Par ailleurs, seul le ministère du Budget peut engager des poursuites pénales pour malversations fiscales et non le procureur comme dans toute autre affaire judiciaire. Ce monopole appelé « verrou de Bercy » limite drastiquement le nombre de poursuites judiciaires: sur les 16 300 manquements délibérés constatés par le fisc français, seules 1 000 poursuites sont engagées. Un amendement de suppression du verrou de Bercy a été discuté cet été dans le cadre du projet de loi confiance mais a été rejeté à une courte majorité.

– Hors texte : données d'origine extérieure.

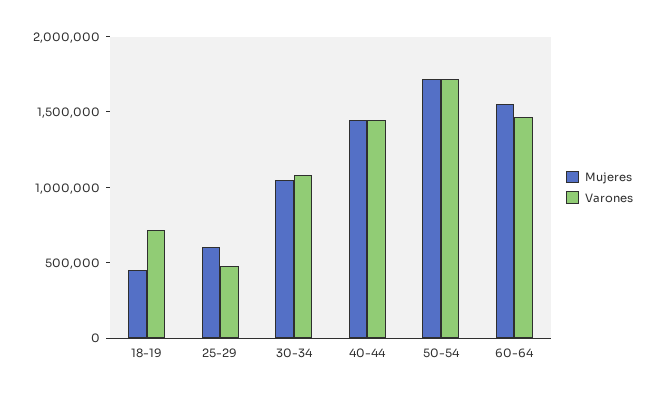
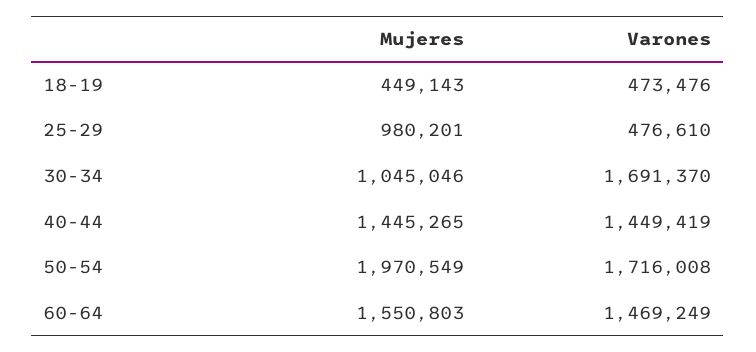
  {
    "Mujeres": {
      "18-19": 449143,
-     "25-29": 600000,
+     "25-29": 980201,
      "30-34": 1045046,
      "40-44": 1445265,
-     "50-54": 1700000,
+     "50-54": 1970549,
      "60-64": 1550803
    },
    "Varones": {
-     "18-19": 700000,
+     "18-19": 473476,
      "25-29": 476610,
-     "30-34": 1100000,
+     "30-34": 1691370,
      "40-44": 1449419,
      "50-54": 1716008,
      "60-64": 1469249
    }
  }

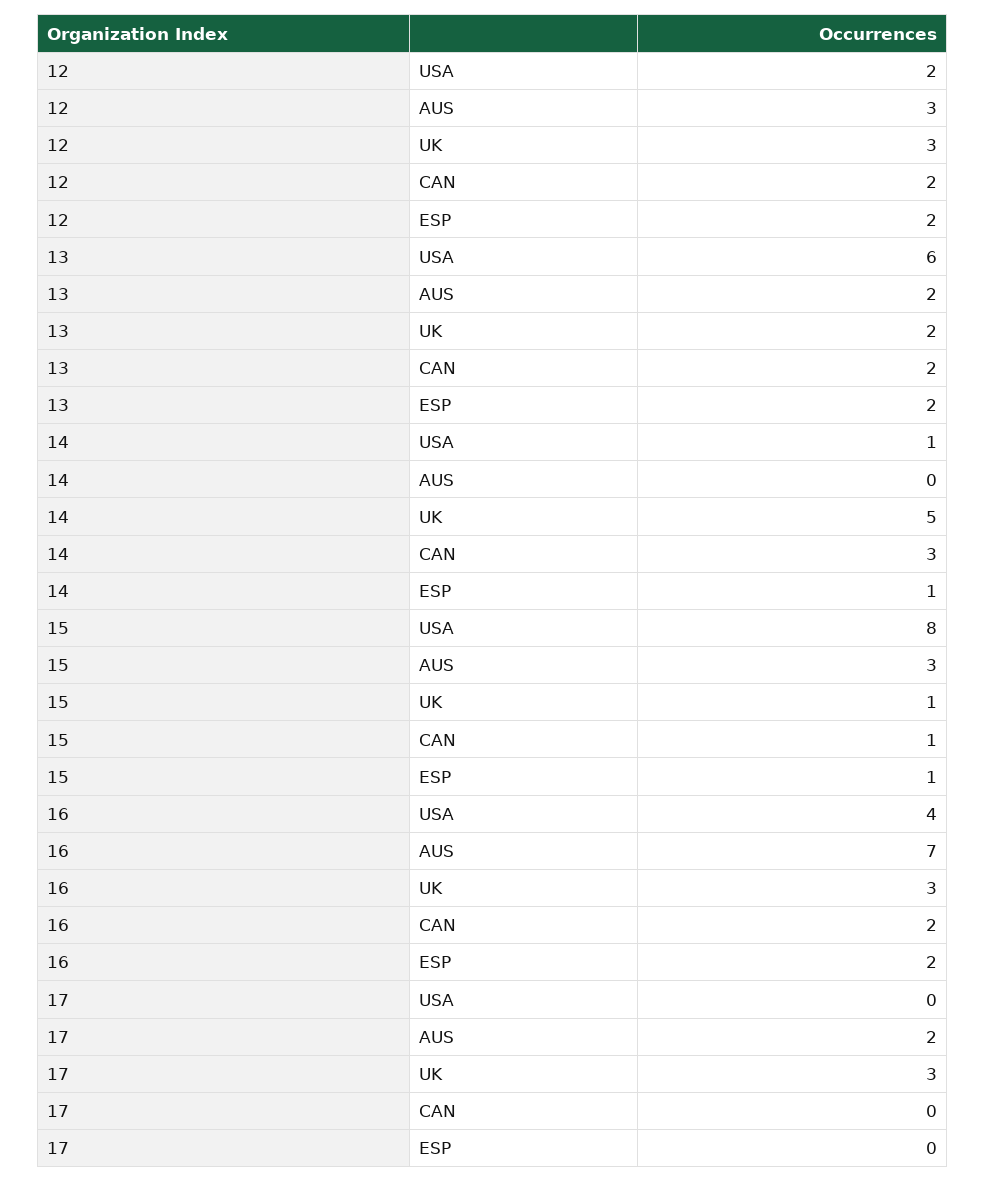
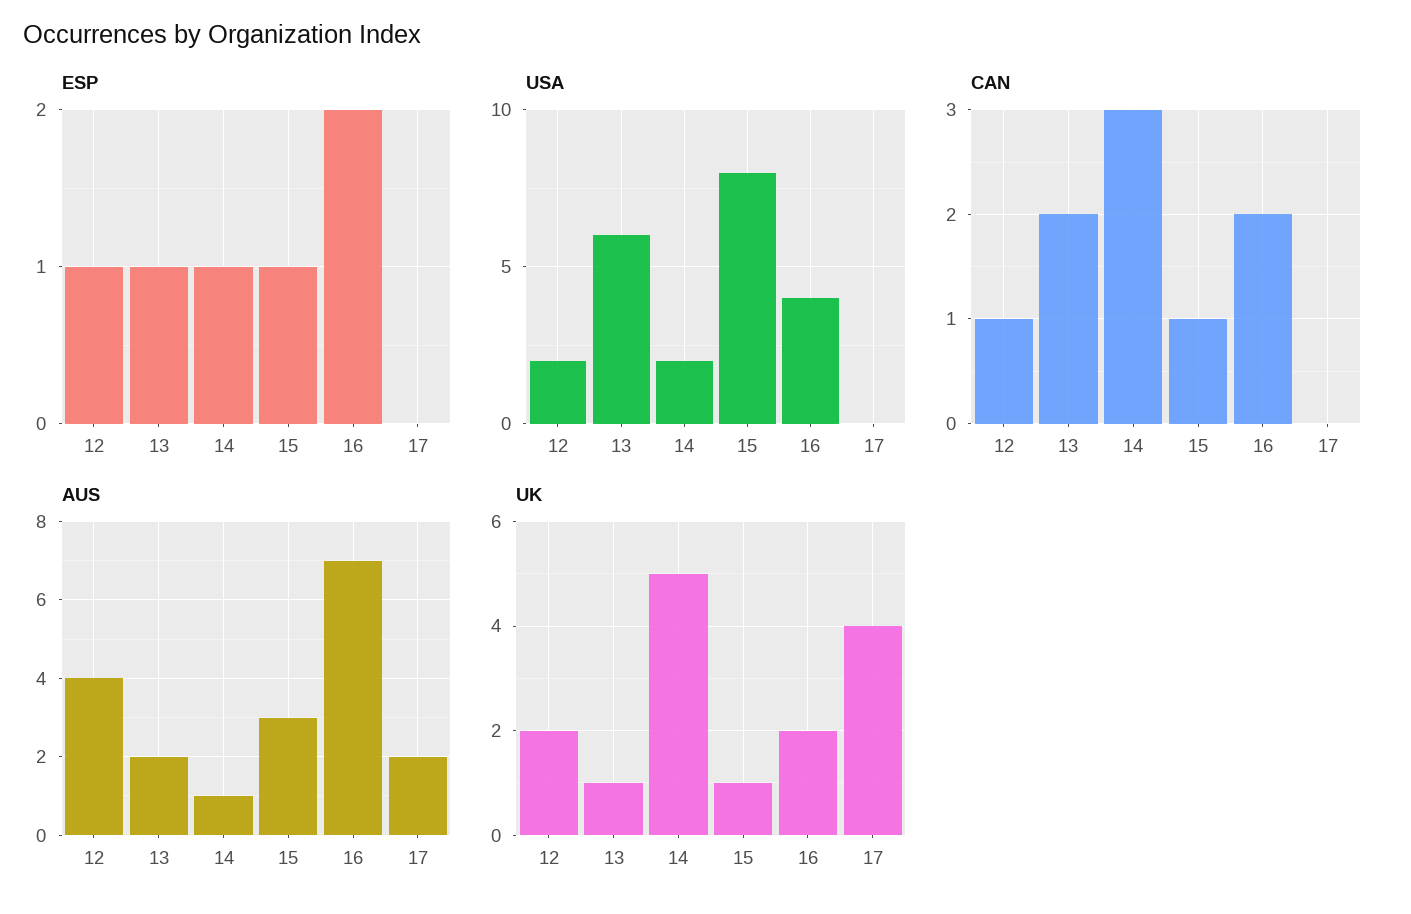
  {
    "USA": {
      "12": 2,
      "13": 6,
-     "14": 1,
+     "14": 2,
      "15": 8,
      "16": 4,
      "17": 0
    },
    "AUS": {
-     "12": 3,
+     "12": 4,
      "13": 2,
-     "14": 0,
+     "14": 1,
      "15": 3,
      "16": 7,
      "17": 2
    },
    "UK": {
-     "12": 3,
+     "12": 2,
-     "13": 2,
+     "13": 1,
      "14": 5,
      "15": 1,
-     "16": 3,
+     "16": 2,
-     "17": 3
+     "17": 4
    },
    "CAN": {
-     "12": 2,
+     "12": 1,
      "13": 2,
      "14": 3,
      "15": 1,
      "16": 2,
      "17": 0
    },
    "ESP": {
-     "12": 2,
+     "12": 1,
-     "13": 2,
+     "13": 1,
      "14": 1,
      "15": 1,
      "16": 2,
      "17": 0
    }
  }

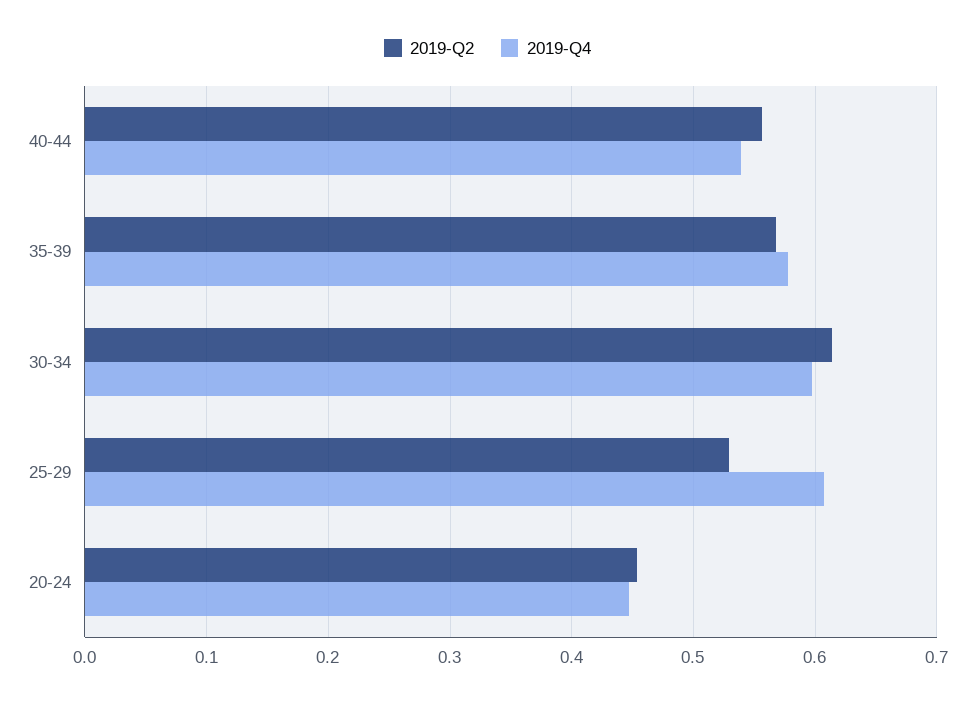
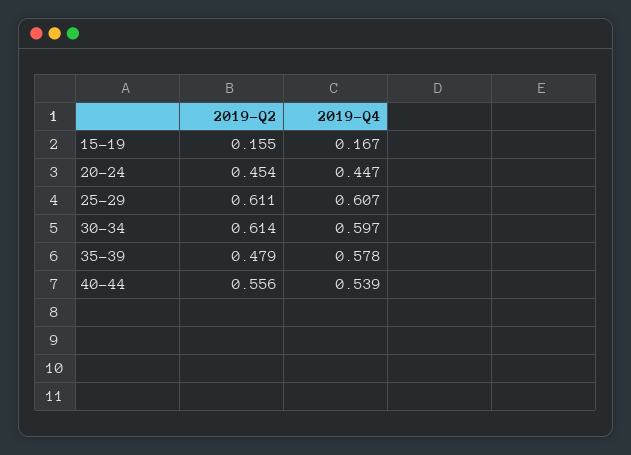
  {
    "2019-Q2": {
      "40-44": 0.556,
-     "35-39": 0.57,
+     "35-39": 0.479,
      "30-34": 0.614,
-     "25-29": 0.53,
+     "25-29": 0.611,
-     "20-24": 0.454
+     "20-24": 0.454,
+     "15-19": 0.155
    },
    "2019-Q4": {
      "40-44": 0.539,
      "35-39": 0.578,
      "30-34": 0.597,
      "25-29": 0.607,
-     "20-24": 0.447
+     "20-24": 0.447,
+     "15-19": 0.167
    }
  }

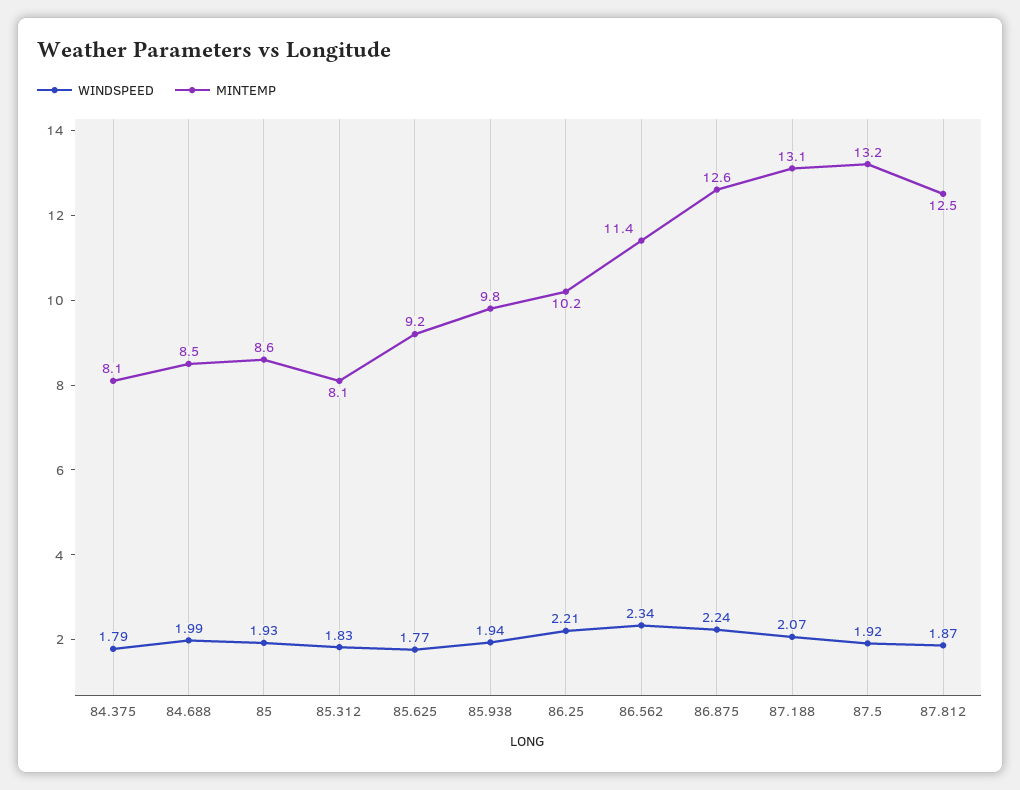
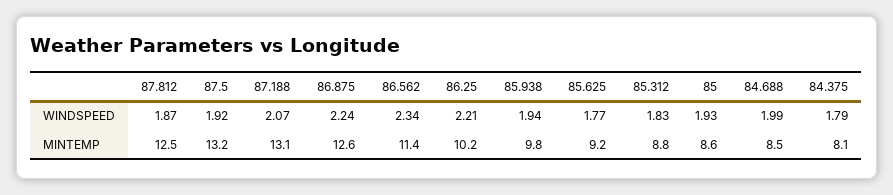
  {
    "WINDSPEED": {
      "84.375": 1.79,
      "84.688": 1.99,
      "85": 1.93,
      "85.312": 1.83,
      "85.625": 1.77,
      "85.938": 1.94,
      "86.25": 2.21,
      "86.562": 2.34,
      "86.875": 2.24,
      "87.188": 2.07,
      "87.5": 1.92,
      "87.812": 1.87
    },
    "MINTEMP": {
      "84.375": 8.1,
      "84.688": 8.5,
      "85": 8.6,
-     "85.312": 8.1,
+     "85.312": 8.8,
      "85.625": 9.2,
      "85.938": 9.8,
      "86.25": 10.2,
      "86.562": 11.4,
      "86.875": 12.6,
      "87.188": 13.1,
      "87.5": 13.2,
      "87.812": 12.5
    }
  }

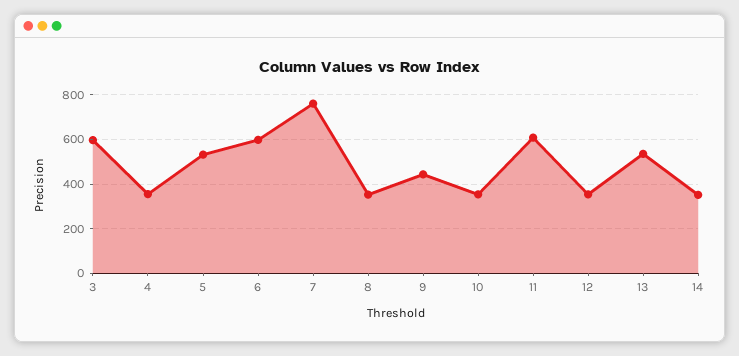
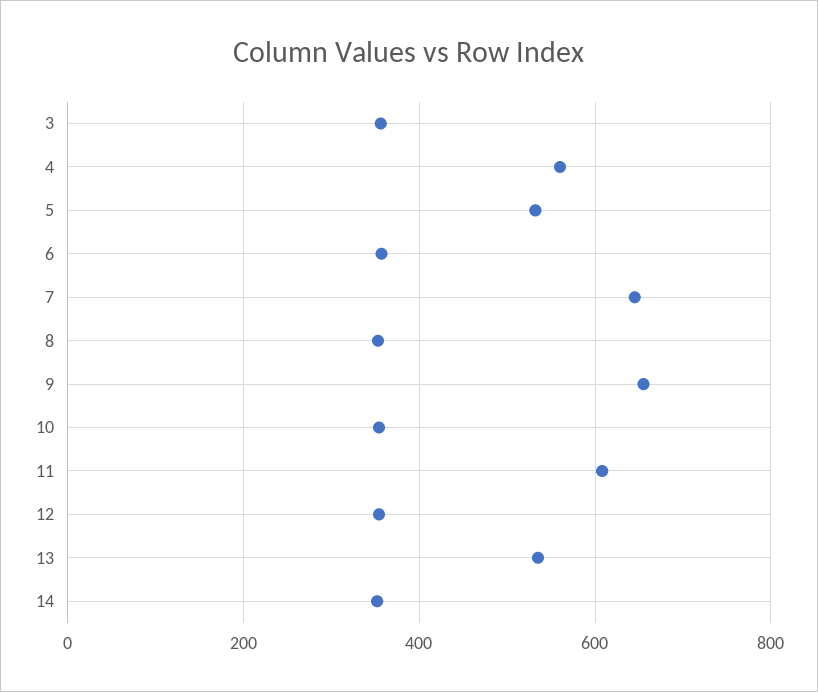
  {
-   "3": 600,
+   "3": 360,
-   "4": 350,
+   "4": 560,
    "5": 540,
-   "6": 600,
+   "6": 360,
-   "7": 750,
+   "7": 640,
    "8": 360,
-   "9": 450,
+   "9": 660,
    "10": 360,
    "11": 600,
    "12": 360,
    "13": 540,
    "14": 360
  }

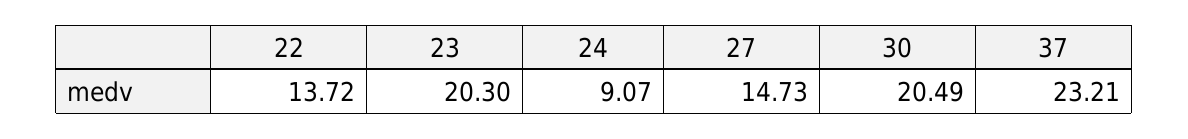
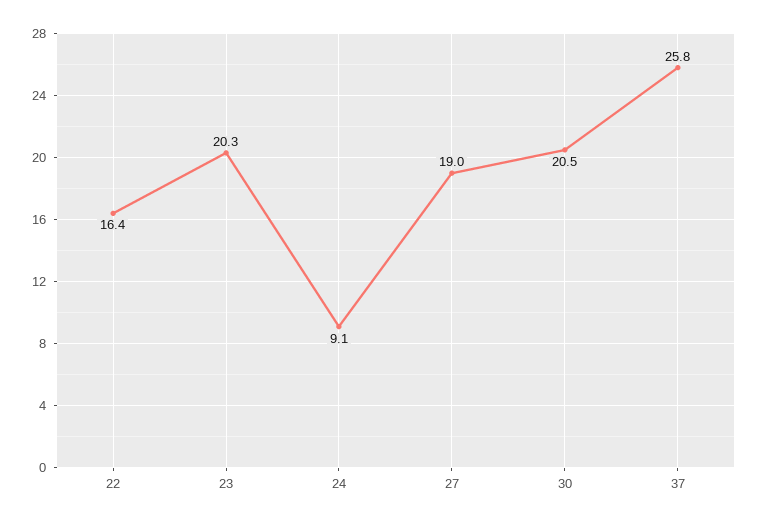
  {
-   "22": 13.72,
+   "22": 16.4,
    "23": 20.3,
    "24": 9.07,
-   "27": 14.73,
+   "27": 19,
    "30": 20.49,
-   "37": 23.21
+   "37": 25.8
  }

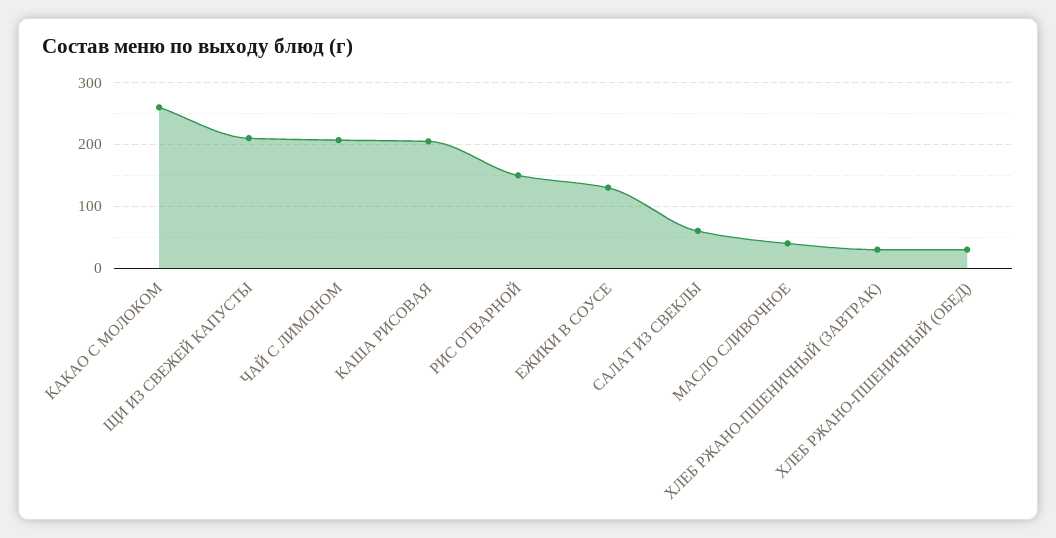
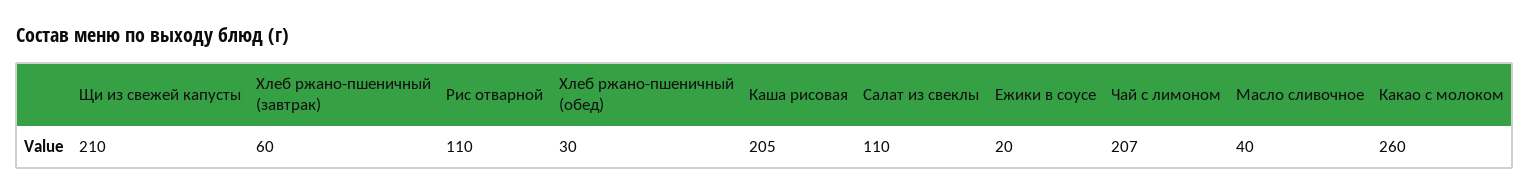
  {
    "КАКАО С МОЛОКОМ": 260,
    "ЩИ ИЗ СВЕЖЕЙ КАПУСТЫ": 210,
    "ЧАЙ С ЛИМОНОМ": 207,
    "КАША РИСОВАЯ": 205,
-   "РИС ОТВАРНОЙ": 150,
+   "РИС ОТВАРНОЙ": 110,
-   "ЕЖИКИ В СОУСЕ": 130,
+   "ЕЖИКИ В СОУСЕ": 20,
-   "САЛАТ ИЗ СВЕКЛЫ": 60,
+   "САЛАТ ИЗ СВЕКЛЫ": 110,
    "МАСЛО СЛИВОЧНОЕ": 40,
-   "ХЛЕБ РЖАНО-ПШЕНИЧНЫЙ (ЗАВТРАК)": 30,
+   "ХЛЕБ РЖАНО-ПШЕНИЧНЫЙ (ЗАВТРАК)": 60,
    "ХЛЕБ РЖАНО-ПШЕНИЧНЫЙ (ОБЕД)": 30
  }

Au-delà des questions judiciaires, l’évasion fiscale des entreprises est alimentée par la concurrence fiscale entre les Etats et l’opacité qui règne sur les activités des entreprises. Les paradis fiscaux, y compris des Etats européens, multiplient les incitations fiscales et les baisses d’impôt, ce qui conduit à un nivellement par le bas de l’impôt sur les sociétés partout dans le monde. A cela s’ajoute un manque de transparence sur les activités des entreprises, qui leur permettent alors facilement de se jouer des règles fiscales internationales pour transférer artificiellement leurs bénéfices vers le pays aux dispositions fiscales les plus avantageuses. Dans un contexte où plus de la majorité des échanges commerciaux se déroulent désormais entre les filiales d’une même entreprise97, notre système fiscal ne semble plus adapté à l’économie actuelle.
Les grandes entreprises sortent alors les grandes gagnantes de ce tour de passe-passe fiscal, ce qui introduit également un déséquilibre important avec les petites et moyennes entreprises qui ne sont pas en mesure d’utiliser une myriade de filiales dans les paradis fiscaux pour diminuer leurs contributions fiscales.